Statistically significant results were found with Vono-triple therapy versus triple therapy (odds ratio, 3.80; 95% confidence interval, 1.62-8.94), sequential therapy versus triple therapy (OR, 1.79; 95% CI, 1.26-2.53), nonbismuth quadruple therapy versus triple therapy (OR, 2.08; 95% CI, 1.45-2.98), bismuth quadruple therapy versus triple therapy (OR, 1.47; 95% CI, 1.02-2.11), and Levo-therapy versus triple therapy (OR, 1.79; 95% CI, 1.26-2.53).

In the overall data, mean cure rates greater than 90% were seen only in Vono-triple therapy (91.4%; 95% CI, 88.5-93.5%) and R-hybrid therapy (93.6%; 95% CI, 90.4-96.8%).
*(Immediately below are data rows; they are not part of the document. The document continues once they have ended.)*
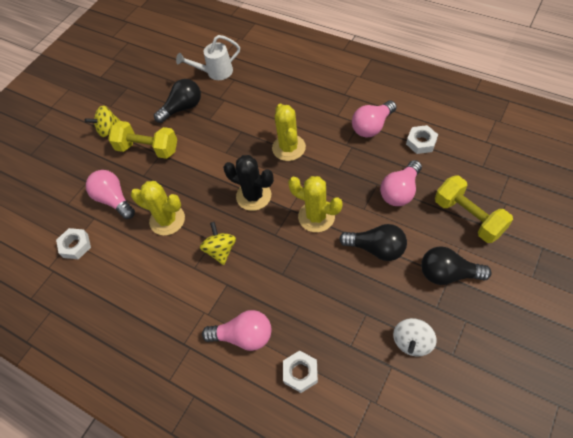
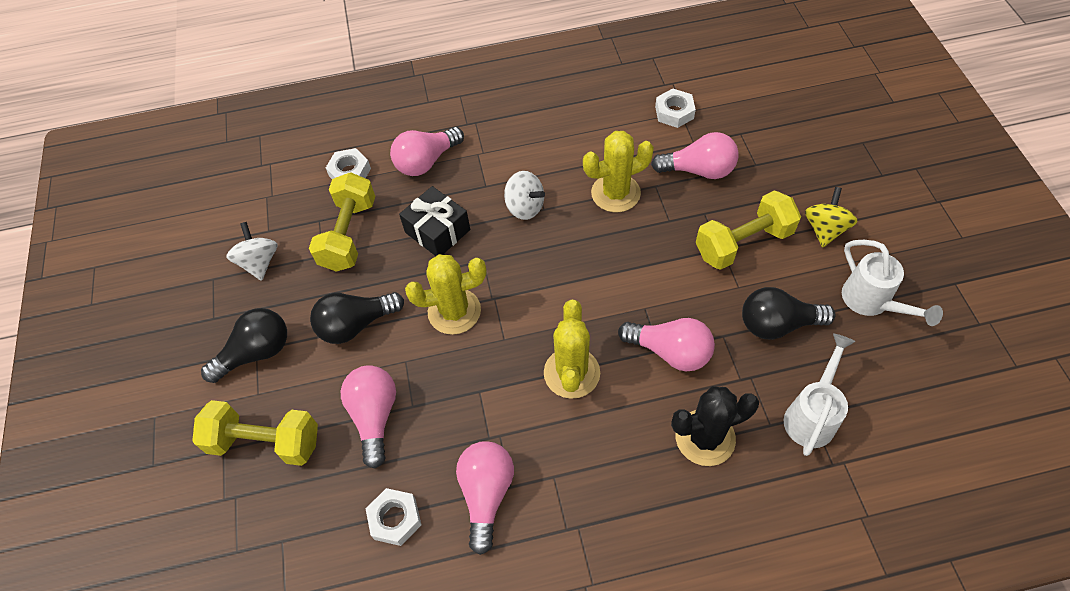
camera: 135 degrees right, 0 degrees up
black light bulb [154,79,201,123] -> black light bulb turned 75 degrees clockwise [742,287,836,340]
yellow spinning top [200,222,236,265] -> white spinning top [504,171,545,220]
black cactus [223,155,274,211] -> black cactus moved to [671,386,759,466]
yellow cactus [272,104,306,161] -> yellow cactus turned 60 degrees clockwise [544,300,600,399]
none -> yellow dumbbell [309,172,375,271]
none -> black gift [399,186,470,256]
none -> pink light bulb [618,318,715,371]
none -> white watering can [842,240,943,326]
Cure rates were lower for Nonbismuth quadruple therapy (84.3%; 95% CI, 82.7-85.8%), Levo-therapy (83.8%; 95% CI, 82.1-85.4%), Sequential therapy (83.7%; 95% CI, 82.7-84.7%), bismuth quadruple therapy (81.3%; 95% CI, 79.5-83.1%), Amox-dual therapy (80.2%; 75.3%-84.4%), and triple therapy (75.7%; 95% CI, 74.9-76.4%). Levo-therapy performed best in Western countries (88.5%; 95% CI, 86.5-90.5%) and West Asia (88.4%; 95% CI, 84.6-91.1%). R-hybrid therapy performed best in East Asia (93.6%; 95% CI, 90.4-96.8%).

A surface under the cumulative ranking (SUCRA) value, which represents the efficacy of the intervention compared to an ideal intervention, was 92.4% for Vono-triple therapy. The second highest SUCRA value was for 68.8% for nonbismuth quadruple therapy. The SUCRA value of standard triple therapy was 4.7%.

A key limitation to the study is that Vono-triple therapy was tested only in Japan, and requires additional study in other geographic regions.

The study received support from the Department of Veteran Affairs. The authors have consulted for and received research funding from various pharmaceutical companies.